France is set to introduce the legislation – also known as the AGEC Law – on 1 January 2022, that aims to reduce plastic packaging.
The French law goes well beyond the requirements of the European Directive, providing limited flexibility to reach the targeted reduction of plastic products, Freshfel Europe noted.
The new law only considers a phase-out option for consumer packaging under 1.5 kilograms, it added.
Philippe Binard, general delegate of Freshfel Europe commented, “While the deadline for plastic phase-out is set for 2040 in France, the phase-out target for fruit and vegetables is set for 1 January 2022, with only limited temporary derogations up to 2026 for some particularly fragile products. The same pressure is not placed on other food products, hence representing discriminatory status for fresh fruit and vegetables."
He added, “The French law does not consider alternative solutions such as the use of recyclable plastic packaging, the ban being the only option. The removal of plastic packaging from most fruit and vegetables at such short notice does not allow alternatives to be tested and introduced in a timely manner and stocks of existing packaging to be cleared.”

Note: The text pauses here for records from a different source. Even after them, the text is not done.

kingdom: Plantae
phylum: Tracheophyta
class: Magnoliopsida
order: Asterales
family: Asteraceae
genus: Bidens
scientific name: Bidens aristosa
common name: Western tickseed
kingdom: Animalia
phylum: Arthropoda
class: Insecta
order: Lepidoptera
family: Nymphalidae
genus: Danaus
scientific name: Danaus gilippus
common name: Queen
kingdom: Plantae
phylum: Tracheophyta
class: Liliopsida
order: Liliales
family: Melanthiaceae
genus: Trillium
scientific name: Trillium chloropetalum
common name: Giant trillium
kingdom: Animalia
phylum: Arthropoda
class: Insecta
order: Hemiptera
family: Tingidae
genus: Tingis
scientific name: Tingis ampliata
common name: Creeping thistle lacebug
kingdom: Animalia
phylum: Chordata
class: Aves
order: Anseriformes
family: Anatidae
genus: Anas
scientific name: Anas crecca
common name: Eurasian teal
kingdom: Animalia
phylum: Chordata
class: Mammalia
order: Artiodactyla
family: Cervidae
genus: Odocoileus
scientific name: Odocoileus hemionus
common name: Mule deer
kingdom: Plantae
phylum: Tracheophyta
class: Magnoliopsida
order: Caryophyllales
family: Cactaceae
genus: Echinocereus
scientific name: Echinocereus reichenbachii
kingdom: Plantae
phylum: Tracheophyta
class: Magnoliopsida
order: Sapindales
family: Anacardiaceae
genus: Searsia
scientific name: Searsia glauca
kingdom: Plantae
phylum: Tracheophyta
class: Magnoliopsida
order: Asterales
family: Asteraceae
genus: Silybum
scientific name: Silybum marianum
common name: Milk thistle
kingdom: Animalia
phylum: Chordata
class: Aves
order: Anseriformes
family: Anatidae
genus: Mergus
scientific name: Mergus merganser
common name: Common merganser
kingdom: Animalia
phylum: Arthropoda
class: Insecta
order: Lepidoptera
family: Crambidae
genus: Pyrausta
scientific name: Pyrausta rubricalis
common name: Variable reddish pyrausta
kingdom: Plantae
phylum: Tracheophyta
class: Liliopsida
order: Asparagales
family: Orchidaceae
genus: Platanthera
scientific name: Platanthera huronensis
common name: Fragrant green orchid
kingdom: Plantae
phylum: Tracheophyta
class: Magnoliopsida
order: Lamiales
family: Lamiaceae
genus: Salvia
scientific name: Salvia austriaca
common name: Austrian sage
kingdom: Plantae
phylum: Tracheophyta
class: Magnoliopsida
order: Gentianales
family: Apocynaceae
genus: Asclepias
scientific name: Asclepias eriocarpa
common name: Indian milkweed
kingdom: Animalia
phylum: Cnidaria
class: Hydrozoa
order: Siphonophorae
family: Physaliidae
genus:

Other Environmental Priorities
Freshfel Europe has also warned that the new legislation might significantly endanger other environmental priorities undertaken by the sector, such as commitments on food quality and the highest safety targets for fresh produce as well as waste prevention initiatives.
The body expressed its concerns that, pending the introduction of new innovative solutions on stickers, information to consumers might also be compromised.
Binard explained, "The impact of the coming into force of the AGEC Law is just as worrying for the adhesive labels affixed to fresh fruit and vegetables sold to French consumers. The major difficulty today is that there is still no company capable of supplying ‘AGEC-compatible’ labels.
"The ban on non-home compostable stickers without having an alternative on the market is problematic as it will significantly endanger the labelling of essential information conveyed to consumers on the stickers such as origin, brands, geographical indications or organic."